El peso que nos ata a nosotros mismos y a nuestro planeta es grande. Piensen si no en la Voyager-1, una nave que despegó en el año de mi nacimiento, 1977, y tardó 37 años en salir del sistema solar. Tan solo le quedan otros 700 siglos para alcanzar la estrella más próxima a la nuestra. 700 siglos parece un espacio de tiempo harto improbable como para que nos importe, pero como especie estamos tan condenados a buscar una salida a este planeta como agotado lo hemos dejado. Pienso a veces en un grupo de hormigas cada vez mayor en una peña sobre el océano en la que hay solo un puñado de plantas. Las hormigas miran hacia la inmensidad del mar y no son capaces de imaginar por qué deberían arrojar una hoja al agua y empezar a nadar, pero ese es por desgracia su destino, aunque una a una prefieran lo -cada vez más- malo conocido que lo bueno que nunca llegarán a conocer individualmente.
Es curioso como son los científicos, que suelen ser ateos o agnósticos, con notables excepciones, los que más creen en una vida futura. Y no hablo de creer en un reclinatorio, sino creer en un laboratorio y poniendo el dinero y la vida para que las hormigas que nacerán dentro de 3000 generaciones sean capaces de alcanzar un nuevo hogar fuera de este.
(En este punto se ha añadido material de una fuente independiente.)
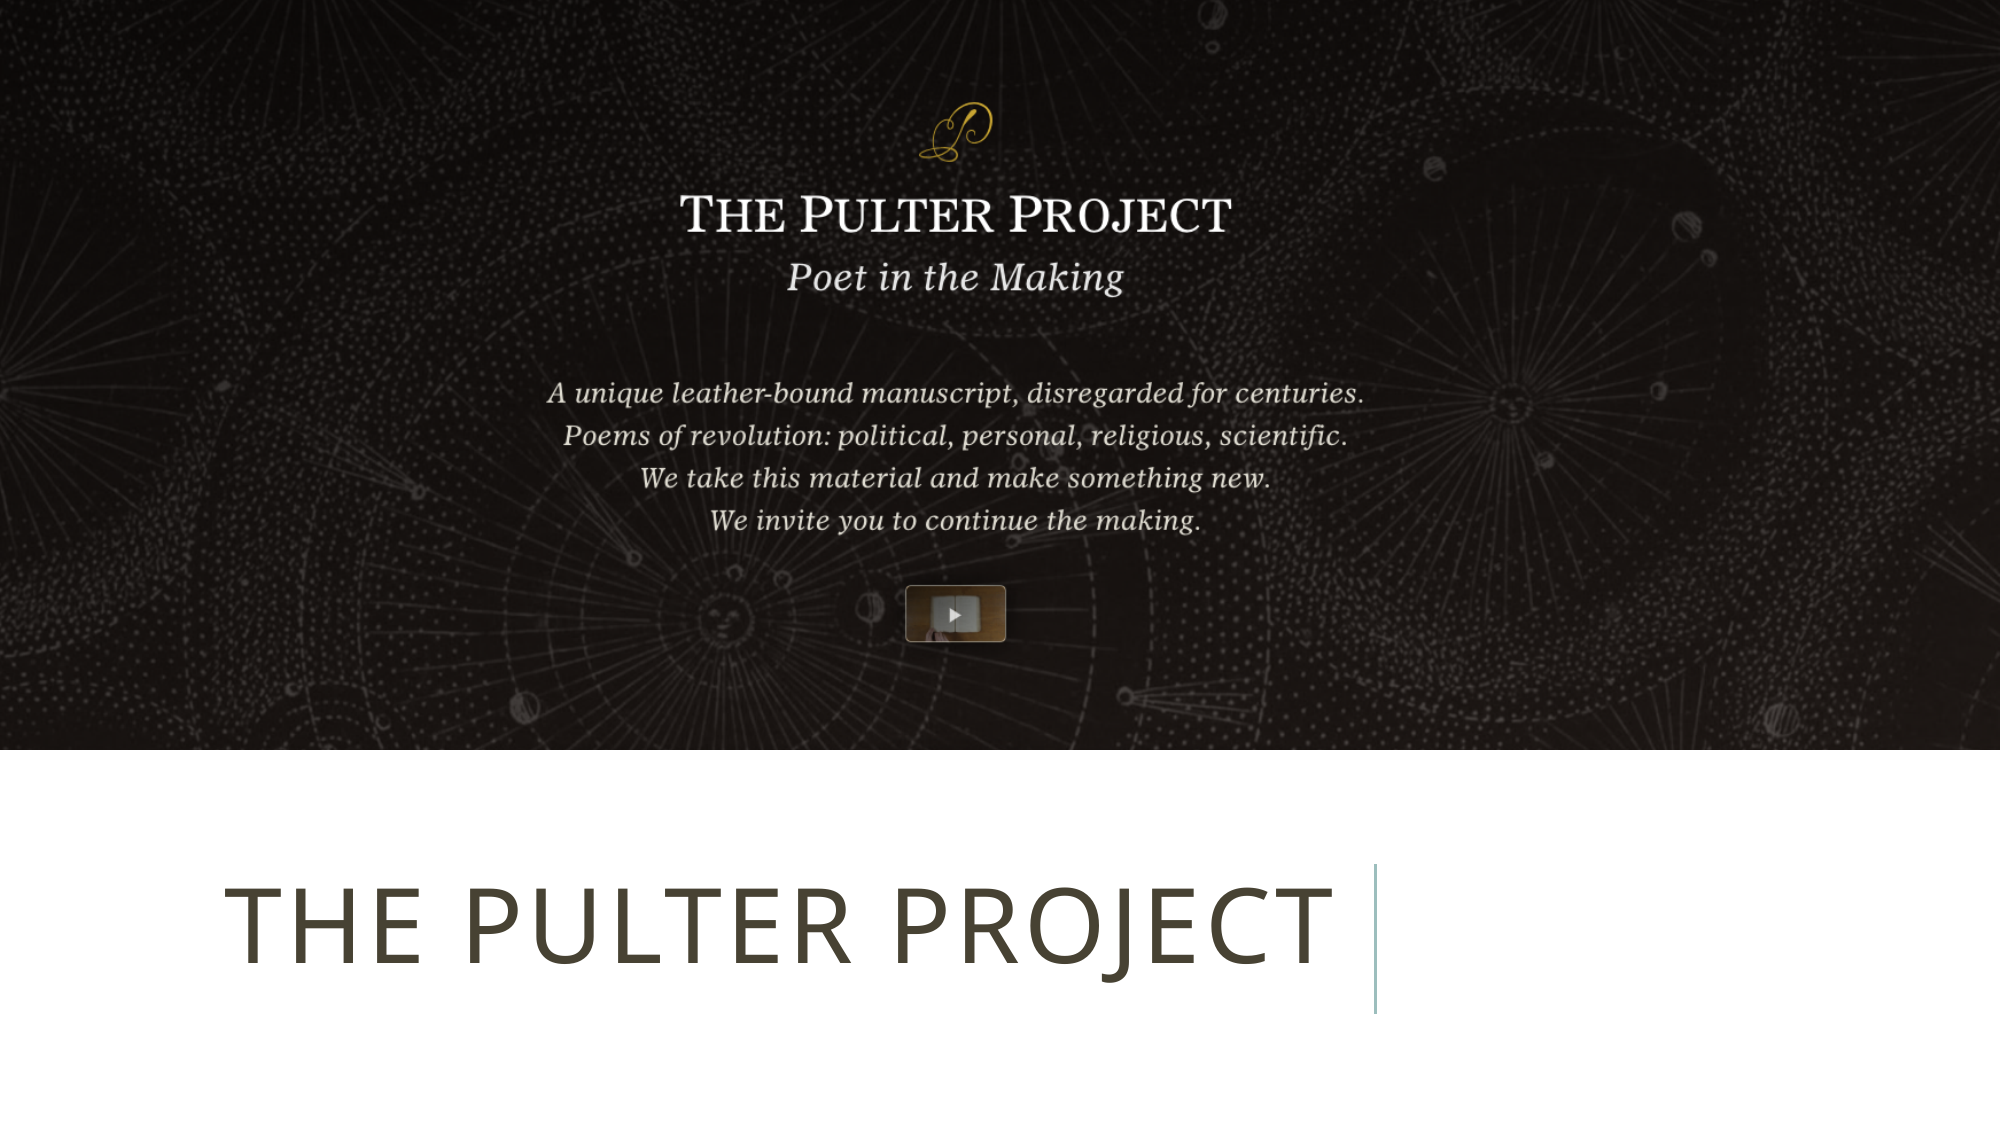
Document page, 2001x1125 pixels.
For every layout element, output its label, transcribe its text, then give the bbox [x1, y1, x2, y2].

Este es el caso de Anthony Freeman y Leon Alkalai, de la NASA, que acaban de anunciar el concepto para una misión interestelar, la primera que abordaría la humanidad. La idea es lanzar la misión en 2069, 100 años después de que Neil Armstrong diera el primer gran paso para las hormigas. La idea es desarrollar una nave capaz de viajar al 10% de la velocidad de la luz, con lo que alcanzaría la estrella más cercana, Próxima Centauri, en 40 años. Las primeras fotos llegarían a la Tierra en 2113, cuatro años más tarde. Los ingenieros y científicos que analizasen esas imágenes ni siquiera habrían nacido cuando se lanzó la misión original, lo que supone una gran cantidad de retos tecnológicos (fíjese en la distancia entre nuestra tecnología y la que empleamos en 1969 para llegar a la luna). Pero el mayor reto seguirá siendo el que nos atrevamos a plantar las semillas de un árbol cuyos frutos comerán nuestros nietos.
Esta noche la hemos pasado mirando al cielo, al menos los que no aún no nos hemos olvidado del todo de ser niños. Esperemos que nunca dejemos de hacerlo.